# EXERCISE GOAL
Output the portion of the patch discussion below starting at "On 2/21/2025 10:15" and ending at "forcewake counting (Umesh)", reproduced verbatim.

# PAGE TEXT

[PATCH v7 5/5] drm/xe/xe_pmu: Acquire forcewake on event init for engine events

Riana Tauro riana.tauro at intel.com
Fri Feb 21 06:26:39 UTC 2025


Hi Lucas

On 2/21/2025 10:15 AM, Lucas De Marchi wrote:
> On Thu, Feb 20, 2025 at 05:14:07PM -0800, Umesh Nerlige Ramappa wrote:
>> On Thu, Feb 20, 2025 at 03:46:55PM -0600, Lucas De Marchi wrote:
>>> On Fri, Feb 14, 2025 at 03:38:13PM +0530, Riana Tauro wrote:
>>>> When the engine events are created, acquire GT forcewake to read gpm
>>>> timestamp required for the events and release on event destroy. This
>>>> cannot be done during read due to the raw spinlock held my pmu.
>>>>
>>>> v2: remove forcewake counting (Umesh)
>>>> v3: remove extra space (Umesh)
>>>>
>>>> Cc: Rodrigo Vivi <rodrigo.vivi at intel.com>
>>>> Cc: Himal Prasad Ghimiray <himal.prasad.ghimiray at intel.com>
>>>> Signed-off-by: Riana Tauro <riana.tauro at intel.com>
>>>> Reviewed-by: Umesh Nerlige Ramappa <umesh.nerlige.ramappa at intel.com>
>>>> ---
>>>> drivers/gpu/drm/xe/xe_pmu.c       | 52 +++++++++++++++++++++++++++++--
>>>> drivers/gpu/drm/xe/xe_pmu_types.h |  4 +++
>>>> 2 files changed, 54 insertions(+), 2 deletions(-)
>>>>
>>>> diff --git a/drivers/gpu/drm/xe/xe_pmu.c b/drivers/gpu/drm/xe/xe_pmu.c
>>>> index dc89fa6d0ec5..67693d642f5a 100644
>>>> --- a/drivers/gpu/drm/xe/xe_pmu.c
>>>> +++ b/drivers/gpu/drm/xe/xe_pmu.c
>>>> @@ -7,6 +7,7 @@
>>>> #include <linux/device.h>
>>>>
>>>> #include "xe_device.h"
>>>> +#include "xe_force_wake.h"
>>>> #include "xe_gt_idle.h"
>>>> #include "xe_guc_engine_activity.h"
>>>> #include "xe_hw_engine.h"
>>>> @@ -102,6 +103,37 @@ static struct xe_hw_engine *event_to_hwe(struct 
>>>> perf_event *event)
>>>>     return hwe;
>>>> }
>>>>
>>>> +static bool is_engine_event(u64 config)

# DATASET CONTENT

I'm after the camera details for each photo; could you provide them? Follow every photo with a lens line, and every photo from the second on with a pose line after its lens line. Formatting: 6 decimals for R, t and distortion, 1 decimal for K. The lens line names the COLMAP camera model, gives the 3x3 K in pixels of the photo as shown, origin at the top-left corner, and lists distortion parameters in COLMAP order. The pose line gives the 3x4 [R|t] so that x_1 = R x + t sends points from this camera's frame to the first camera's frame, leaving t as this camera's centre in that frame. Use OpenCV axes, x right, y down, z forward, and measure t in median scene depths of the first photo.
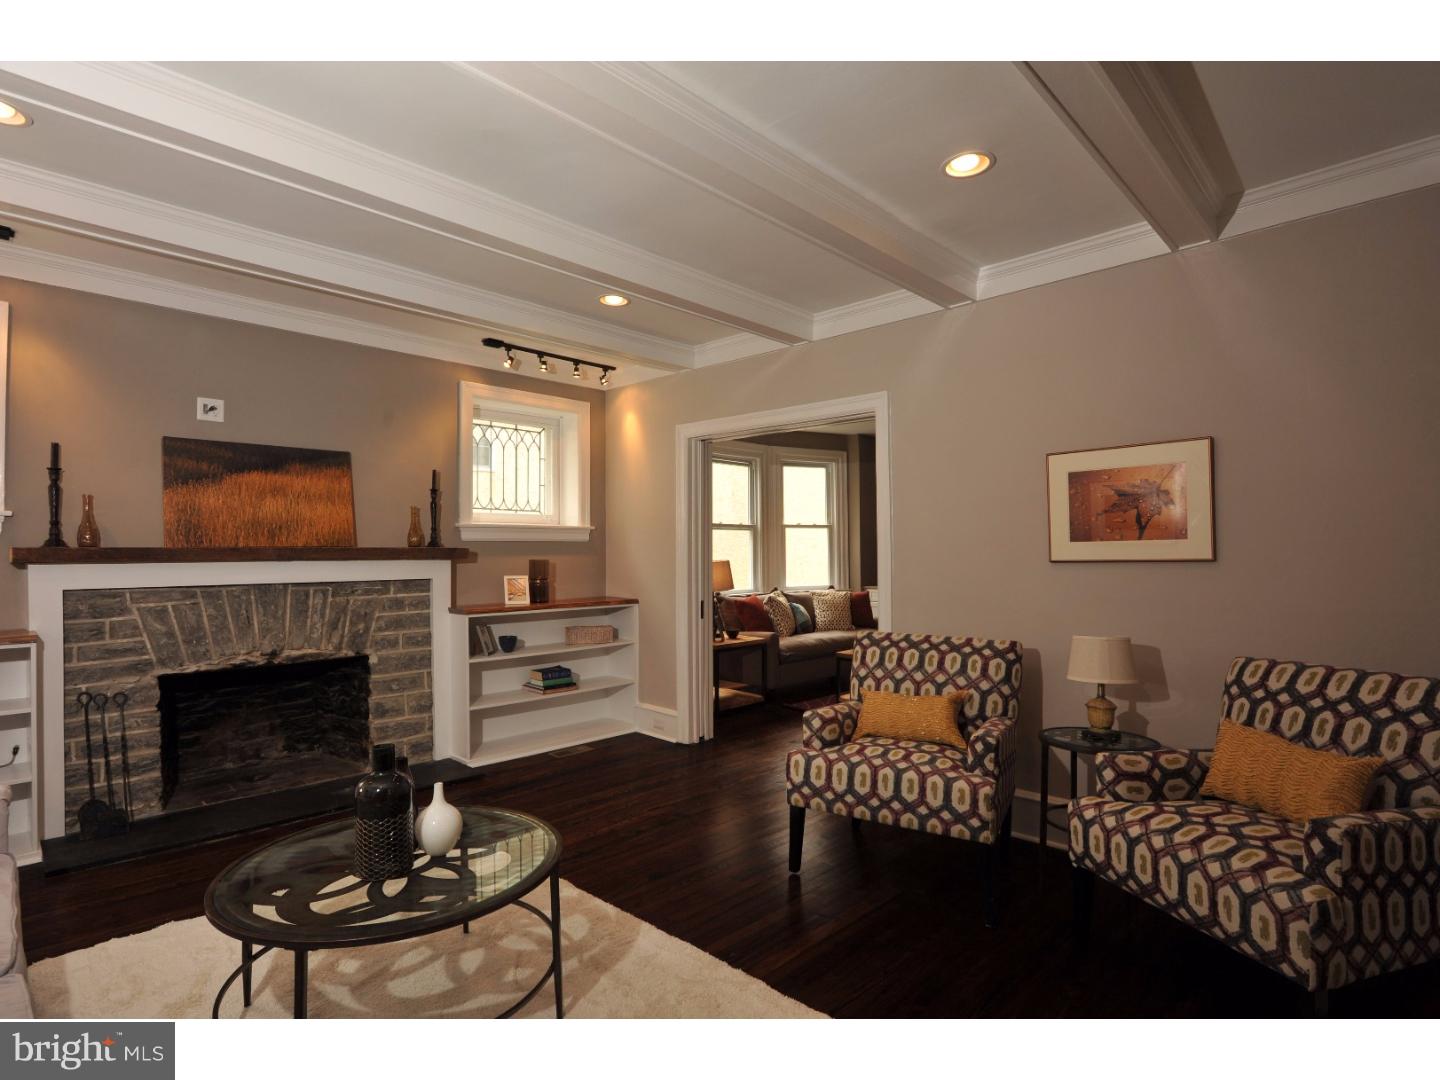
lens RADIAL K [[735.2, 0, 719.3], [0, 735.2, 547.7], [0, 0, 1]] dist [-0.017637, -0.000388]
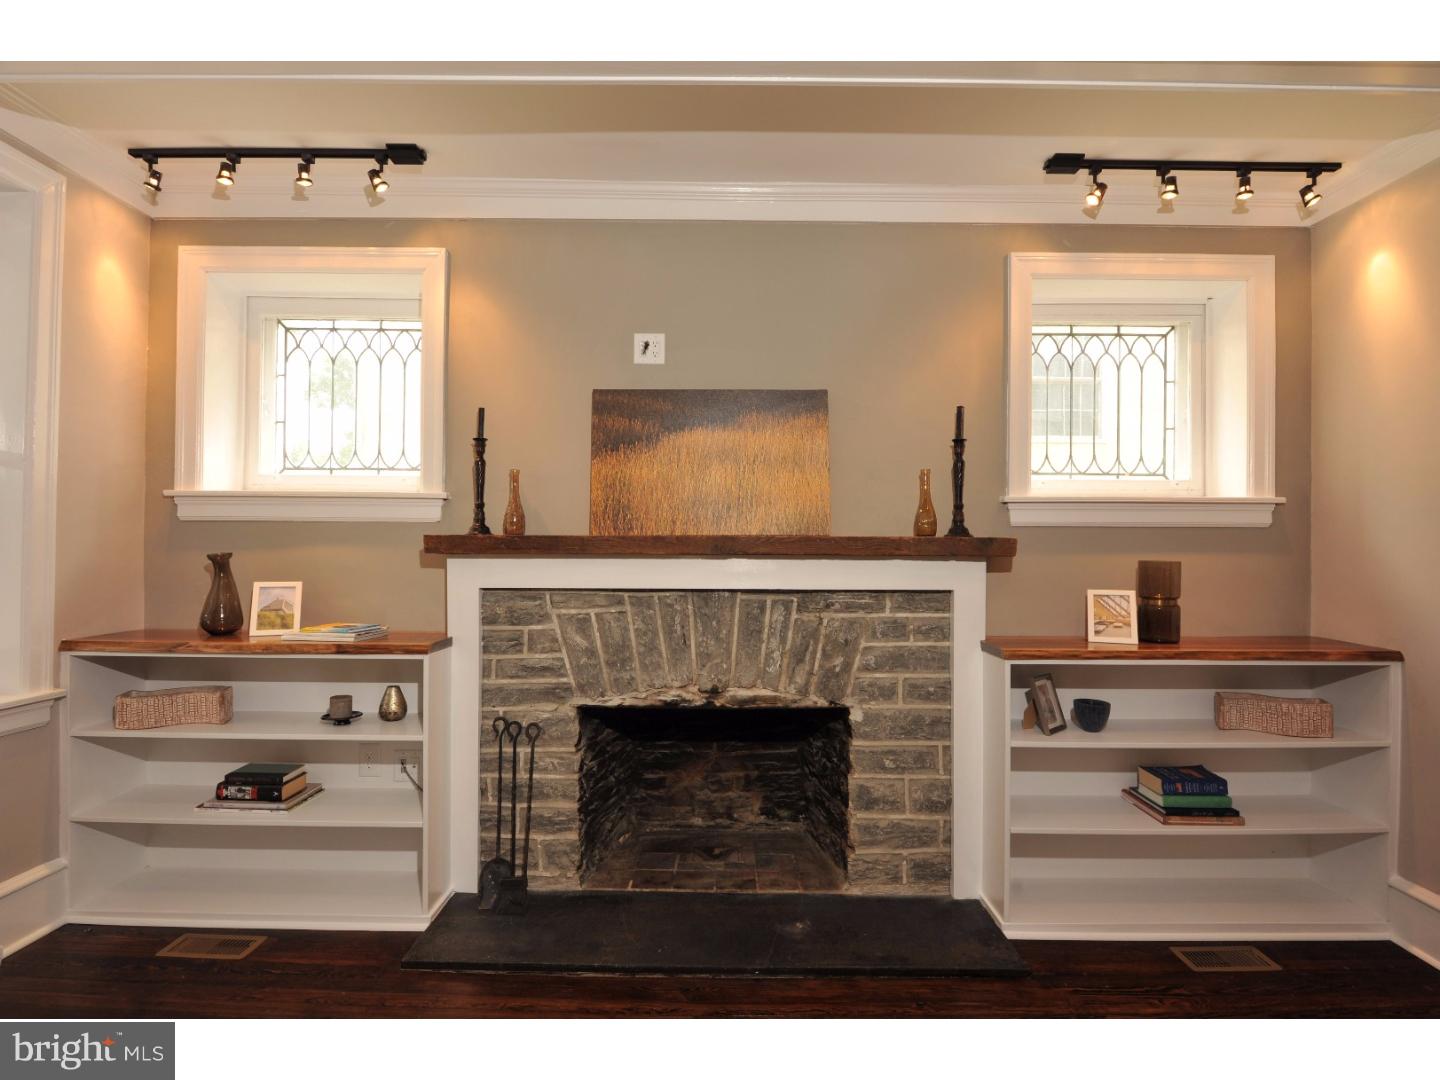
lens RADIAL K [[735.2, 0, 719.3], [0, 735.2, 547.7], [0, 0, 1]] dist [-0.017637, -0.000388]
pose [[0.694835, 0.008864, -0.719115, -0.105213], [-0.004708, 0.999959, 0.007777, 0.004707], [0.719154, -0.002018, 0.694848, 0.489308]]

# RESULT FOR THIS EXERCISE
On 2/21/2025 10:15 AM, Lucas De Marchi wrote:
> On Thu, Feb 20, 2025 at 05:14:07PM -0800, Umesh Nerlige Ramappa wrote:
>> On Thu, Feb 20, 2025 at 03:46:55PM -0600, Lucas De Marchi wrote:
>>> On Fri, Feb 14, 2025 at 03:38:13PM +0530, Riana Tauro wrote:
>>>> When the engine events are created, acquire GT forcewake to read gpm
>>>> timestamp required for the events and release on event destroy. This
>>>> cannot be done during read due to the raw spinlock held my pmu.
>>>>
>>>> v2: remove forcewake counting (Umesh)